Given request
Exactly as written, retype the listing below, omitting the pictures.
— START OF Provided material —
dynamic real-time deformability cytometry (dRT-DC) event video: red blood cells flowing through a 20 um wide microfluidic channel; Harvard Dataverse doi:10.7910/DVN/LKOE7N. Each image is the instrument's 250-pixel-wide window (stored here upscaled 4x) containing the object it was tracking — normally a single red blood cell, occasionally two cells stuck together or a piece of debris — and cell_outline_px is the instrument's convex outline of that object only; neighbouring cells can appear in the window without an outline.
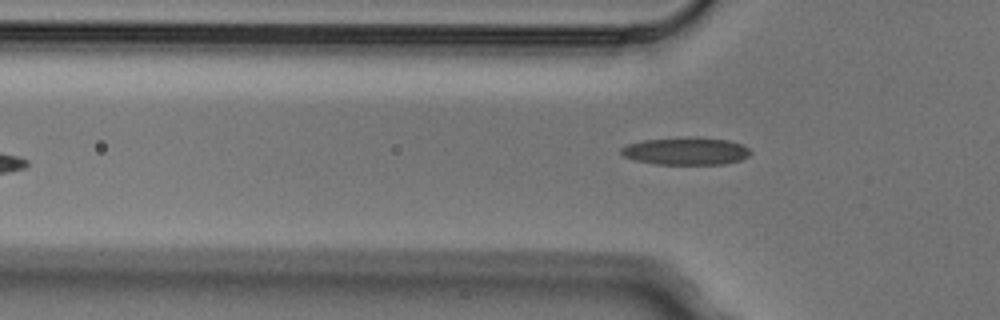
{"species": "Egyptian fruit bat (a non-hibernating species)", "species_latin": "Rousettus aegyptiacus", "temperature_condition": "cold", "stored_images_in_passage": 6, "camera_frame_rate_fps": 3000, "um_per_image_px": 0.085, "animal": {"sex": "male"}, "frame": {"image": 1, "passage_image": 4, "time_ms": 1.0, "image_size_px": [1000, 320], "cell_outline_px": [[752, 152], [748, 156], [740, 160], [724, 164], [656, 164], [636, 160], [624, 156], [620, 152], [620, 148], [628, 144], [644, 140], [696, 136], [728, 140], [740, 144], [748, 148]], "centroid_in_image_um": [58.31, 12.83], "position_along_channel_um": 67.5, "area_um2": 20.75}}
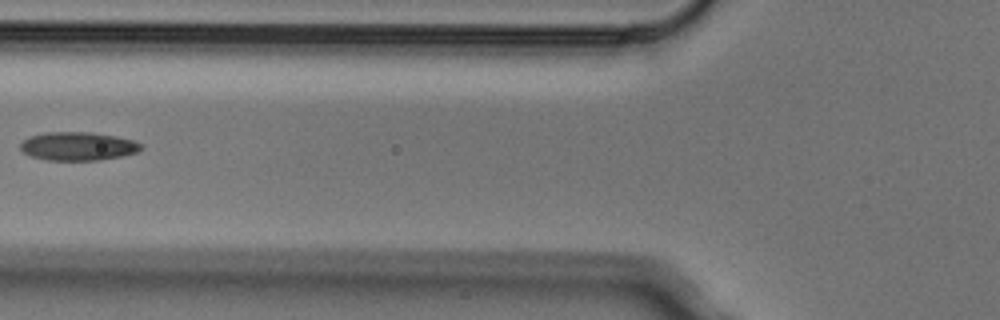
{"frame": {"image": 2, "passage_image": 5, "time_ms": 1.333, "image_size_px": [1000, 320], "cell_outline_px": [[144, 148], [136, 152], [124, 156], [96, 160], [48, 160], [32, 156], [24, 152], [20, 148], [20, 144], [24, 140], [32, 136], [44, 132], [92, 132], [116, 136], [132, 140], [144, 144]], "centroid_in_image_um": [6.68, 12.42], "position_along_channel_um": 119.1, "area_um2": 20.0}}
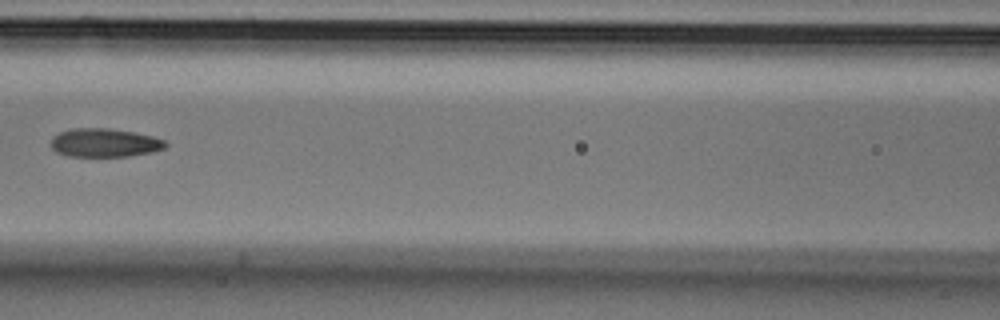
{"frame": {"image": 3, "passage_image": 6, "time_ms": 1.667, "image_size_px": [1000, 320], "cell_outline_px": [[168, 144], [164, 148], [152, 152], [128, 156], [68, 156], [56, 152], [52, 148], [52, 136], [60, 132], [72, 128], [108, 128], [136, 132], [152, 136], [164, 140]], "centroid_in_image_um": [8.89, 12.13], "position_along_channel_um": 157.7, "area_um2": 19.07}}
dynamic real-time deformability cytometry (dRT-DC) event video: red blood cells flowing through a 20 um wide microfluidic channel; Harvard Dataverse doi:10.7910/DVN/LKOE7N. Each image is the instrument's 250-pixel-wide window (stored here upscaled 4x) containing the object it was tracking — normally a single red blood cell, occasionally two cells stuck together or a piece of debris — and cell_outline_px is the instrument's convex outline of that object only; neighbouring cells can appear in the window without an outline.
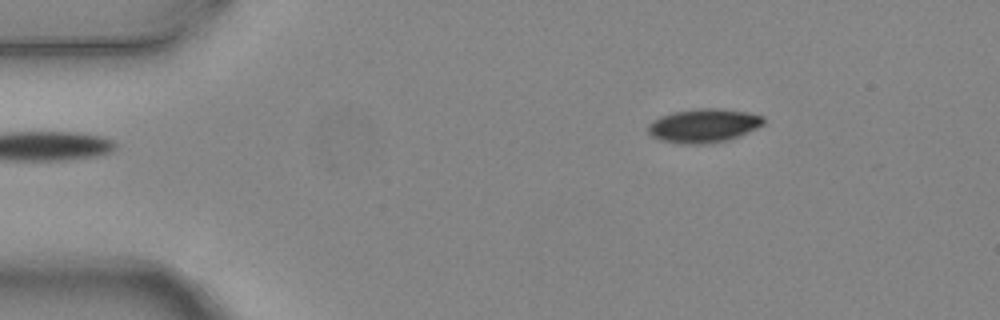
{"species": "common noctule bat (a hibernating species)", "species_latin": "Nyctalus noctula", "temperature_condition": "warm", "stored_images_in_passage": 3, "camera_frame_rate_fps": 3000, "um_per_image_px": 0.085, "animal": {"sex": "female", "body_mass_g": 24.6, "forearm_length_mm": 56.2}, "frame": {"image": 1, "passage_image": 1, "time_ms": 0.0, "image_size_px": [1000, 320], "cell_outline_px": [[764, 124], [740, 136], [728, 140], [704, 144], [680, 144], [660, 140], [652, 136], [648, 132], [648, 124], [652, 120], [660, 116], [672, 112], [700, 108], [716, 108], [748, 112], [764, 116]], "centroid_in_image_um": [59.8, 10.68], "position_along_channel_um": 25.2, "area_um2": 22.89}}
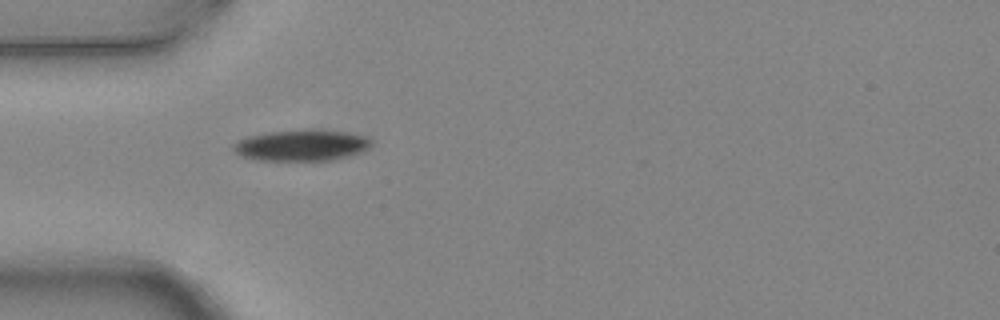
{"frame": {"image": 2, "passage_image": 3, "time_ms": 0.667, "image_size_px": [1000, 320], "cell_outline_px": [[372, 144], [360, 152], [348, 156], [328, 160], [256, 160], [240, 156], [232, 148], [232, 144], [236, 140], [248, 136], [268, 132], [304, 128], [308, 128], [344, 132], [364, 136], [372, 140]], "centroid_in_image_um": [25.56, 12.33], "position_along_channel_um": 59.4, "area_um2": 25.2}}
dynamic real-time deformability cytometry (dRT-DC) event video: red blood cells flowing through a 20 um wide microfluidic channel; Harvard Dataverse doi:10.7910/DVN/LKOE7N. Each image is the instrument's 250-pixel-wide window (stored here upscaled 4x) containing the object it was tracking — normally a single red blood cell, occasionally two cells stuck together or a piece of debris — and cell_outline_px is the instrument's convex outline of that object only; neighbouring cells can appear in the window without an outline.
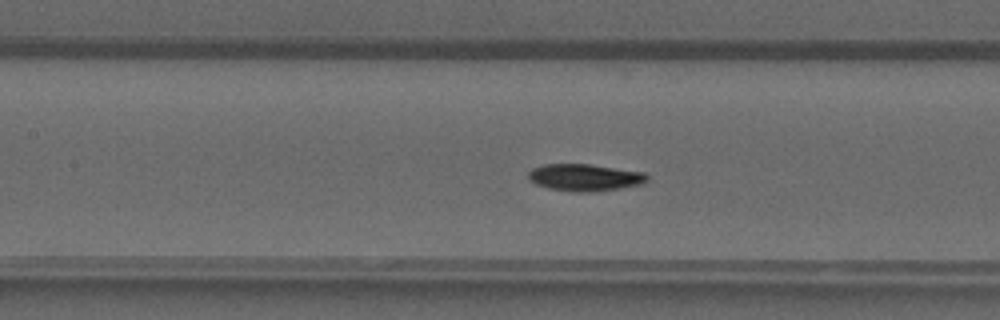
{"species": "common noctule bat (a hibernating species)", "species_latin": "Nyctalus noctula", "temperature_condition": "warm", "stored_images_in_passage": 48, "camera_frame_rate_fps": 3000, "um_per_image_px": 0.085, "animal": {"sex": "male", "forearm_length_mm": 52.5}, "frame": {"image": 1, "passage_image": 21, "time_ms": 6.667, "image_size_px": [1000, 320], "cell_outline_px": [[648, 180], [644, 184], [620, 188], [592, 192], [572, 192], [548, 188], [536, 184], [528, 176], [528, 172], [532, 168], [544, 164], [588, 164], [644, 172], [648, 176]], "centroid_in_image_um": [49.72, 15.09], "position_along_channel_um": 157.7, "area_um2": 18.73}}
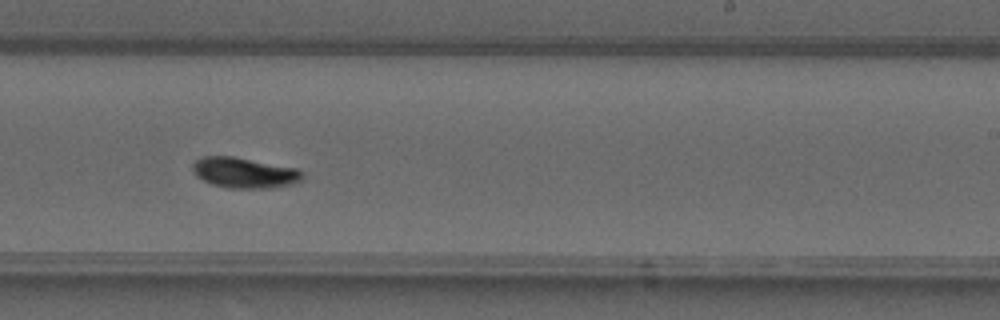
{"frame": {"image": 2, "passage_image": 29, "time_ms": 9.333, "image_size_px": [1000, 320], "cell_outline_px": [[304, 176], [300, 180], [292, 184], [272, 188], [228, 188], [212, 184], [196, 176], [192, 168], [192, 164], [196, 160], [204, 156], [232, 156], [300, 168], [304, 172]], "centroid_in_image_um": [20.81, 14.68], "position_along_channel_um": 268.2, "area_um2": 19.71}}
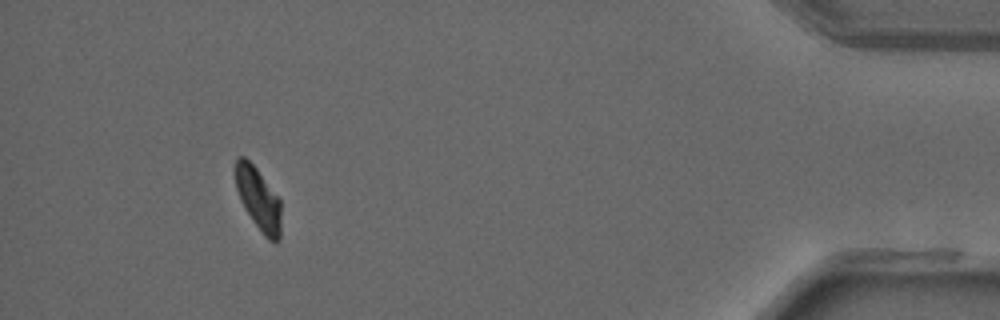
{"frame": {"image": 3, "passage_image": 44, "time_ms": 14.333, "image_size_px": [1000, 320], "cell_outline_px": [[280, 240], [276, 244], [268, 240], [264, 236], [252, 220], [244, 208], [240, 200], [236, 188], [232, 172], [232, 168], [236, 156], [244, 156], [256, 168], [280, 200]], "centroid_in_image_um": [21.9, 16.88], "position_along_channel_um": 413.3, "area_um2": 17.05}, "authors_computed_cell_mechanics": {"area_um2": 18.0336, "velocity_mm_per_s": 4.1791, "shape_relaxation_time_tau1_ms": 3.3558, "shape_relaxation_time_tau2_ms": 2.7942, "deformation_change_tau1": 0.1502, "deformation_change_tau2": 0.059}}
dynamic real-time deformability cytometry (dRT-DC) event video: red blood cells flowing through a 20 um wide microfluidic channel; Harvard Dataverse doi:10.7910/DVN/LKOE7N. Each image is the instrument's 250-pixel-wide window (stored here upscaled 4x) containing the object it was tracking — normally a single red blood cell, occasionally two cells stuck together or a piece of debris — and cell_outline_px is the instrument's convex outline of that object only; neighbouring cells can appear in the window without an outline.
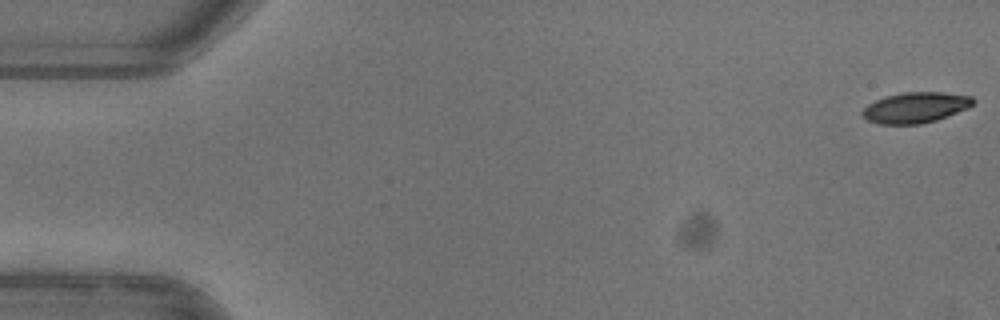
— END OF Provided material —
Problem solution
dynamic real-time deformability cytometry (dRT-DC) event video: red blood cells flowing through a 20 um wide microfluidic channel; Harvard Dataverse doi:10.7910/DVN/LKOE7N. Each image is the instrument's 250-pixel-wide window (stored here upscaled 4x) containing the object it was tracking — normally a single red blood cell, occasionally two cells stuck together or a piece of debris — and cell_outline_px is the instrument's convex outline of that object only; neighbouring cells can appear in the window without an outline.
{"species": "Egyptian fruit bat (a non-hibernating species)", "species_latin": "Rousettus aegyptiacus", "temperature_condition": "cold", "stored_images_in_passage": 6, "camera_frame_rate_fps": 3000, "um_per_image_px": 0.085, "animal": {"sex": "male"}, "frame": {"image": 1, "passage_image": 4, "time_ms": 1.0, "image_size_px": [1000, 320], "cell_outline_px": [[752, 152], [748, 156], [740, 160], [724, 164], [656, 164], [636, 160], [624, 156], [620, 152], [620, 148], [628, 144], [644, 140], [696, 136], [728, 140], [740, 144], [748, 148]], "centroid_in_image_um": [58.31, 12.83], "position_along_channel_um": 67.5, "area_um2": 20.75}}
{"frame": {"image": 2, "passage_image": 5, "time_ms": 1.333, "image_size_px": [1000, 320], "cell_outline_px": [[144, 148], [136, 152], [124, 156], [96, 160], [48, 160], [32, 156], [24, 152], [20, 148], [20, 144], [24, 140], [32, 136], [44, 132], [92, 132], [116, 136], [132, 140], [144, 144]], "centroid_in_image_um": [6.68, 12.42], "position_along_channel_um": 119.1, "area_um2": 20.0}}
{"frame": {"image": 3, "passage_image": 6, "time_ms": 1.667, "image_size_px": [1000, 320], "cell_outline_px": [[168, 144], [164, 148], [152, 152], [128, 156], [68, 156], [56, 152], [52, 148], [52, 136], [60, 132], [72, 128], [108, 128], [136, 132], [152, 136], [164, 140]], "centroid_in_image_um": [8.89, 12.13], "position_along_channel_um": 157.7, "area_um2": 19.07}}
dynamic real-time deformability cytometry (dRT-DC) event video: red blood cells flowing through a 20 um wide microfluidic channel; Harvard Dataverse doi:10.7910/DVN/LKOE7N. Each image is the instrument's 250-pixel-wide window (stored here upscaled 4x) containing the object it was tracking — normally a single red blood cell, occasionally two cells stuck together or a piece of debris — and cell_outline_px is the instrument's convex outline of that object only; neighbouring cells can appear in the window without an outline.
{"species": "common noctule bat (a hibernating species)", "species_latin": "Nyctalus noctula", "temperature_condition": "warm", "stored_images_in_passage": 3, "camera_frame_rate_fps": 3000, "um_per_image_px": 0.085, "animal": {"sex": "female", "body_mass_g": 24.6, "forearm_length_mm": 56.2}, "frame": {"image": 1, "passage_image": 1, "time_ms": 0.0, "image_size_px": [1000, 320], "cell_outline_px": [[764, 124], [740, 136], [728, 140], [704, 144], [680, 144], [660, 140], [652, 136], [648, 132], [648, 124], [652, 120], [660, 116], [672, 112], [700, 108], [716, 108], [748, 112], [764, 116]], "centroid_in_image_um": [59.8, 10.68], "position_along_channel_um": 25.2, "area_um2": 22.89}}
{"frame": {"image": 2, "passage_image": 3, "time_ms": 0.667, "image_size_px": [1000, 320], "cell_outline_px": [[372, 144], [360, 152], [348, 156], [328, 160], [256, 160], [240, 156], [232, 148], [232, 144], [236, 140], [248, 136], [268, 132], [304, 128], [308, 128], [344, 132], [364, 136], [372, 140]], "centroid_in_image_um": [25.56, 12.33], "position_along_channel_um": 59.4, "area_um2": 25.2}}
dynamic real-time deformability cytometry (dRT-DC) event video: red blood cells flowing through a 20 um wide microfluidic channel; Harvard Dataverse doi:10.7910/DVN/LKOE7N. Each image is the instrument's 250-pixel-wide window (stored here upscaled 4x) containing the object it was tracking — normally a single red blood cell, occasionally two cells stuck together or a piece of debris — and cell_outline_px is the instrument's convex outline of that object only; neighbouring cells can appear in the window without an outline.
{"species": "common noctule bat (a hibernating species)", "species_latin": "Nyctalus noctula", "temperature_condition": "warm", "stored_images_in_passage": 48, "camera_frame_rate_fps": 3000, "um_per_image_px": 0.085, "animal": {"sex": "male", "forearm_length_mm": 52.5}, "frame": {"image": 1, "passage_image": 21, "time_ms": 6.667, "image_size_px": [1000, 320], "cell_outline_px": [[648, 180], [644, 184], [620, 188], [592, 192], [572, 192], [548, 188], [536, 184], [528, 176], [528, 172], [532, 168], [544, 164], [588, 164], [644, 172], [648, 176]], "centroid_in_image_um": [49.72, 15.09], "position_along_channel_um": 157.7, "area_um2": 18.73}}
{"frame": {"image": 2, "passage_image": 29, "time_ms": 9.333, "image_size_px": [1000, 320], "cell_outline_px": [[304, 176], [300, 180], [292, 184], [272, 188], [228, 188], [212, 184], [196, 176], [192, 168], [192, 164], [196, 160], [204, 156], [232, 156], [300, 168], [304, 172]], "centroid_in_image_um": [20.81, 14.68], "position_along_channel_um": 268.2, "area_um2": 19.71}}
{"frame": {"image": 3, "passage_image": 44, "time_ms": 14.333, "image_size_px": [1000, 320], "cell_outline_px": [[280, 240], [276, 244], [268, 240], [264, 236], [252, 220], [244, 208], [240, 200], [236, 188], [232, 172], [232, 168], [236, 156], [244, 156], [256, 168], [280, 200]], "centroid_in_image_um": [21.9, 16.88], "position_along_channel_um": 413.3, "area_um2": 17.05}, "authors_computed_cell_mechanics": {"area_um2": 18.0336, "velocity_mm_per_s": 4.1791, "shape_relaxation_time_tau1_ms": 3.3558, "shape_relaxation_time_tau2_ms": 2.7942, "deformation_change_tau1": 0.1502, "deformation_change_tau2": 0.059}}
dynamic real-time deformability cytometry (dRT-DC) event video: red blood cells flowing through a 20 um wide microfluidic channel; Harvard Dataverse doi:10.7910/DVN/LKOE7N. Each image is the instrument's 250-pixel-wide window (stored here upscaled 4x) containing the object it was tracking — normally a single red blood cell, occasionally two cells stuck together or a piece of debris — and cell_outline_px is the instrument's convex outline of that object only; neighbouring cells can appear in the window without an outline.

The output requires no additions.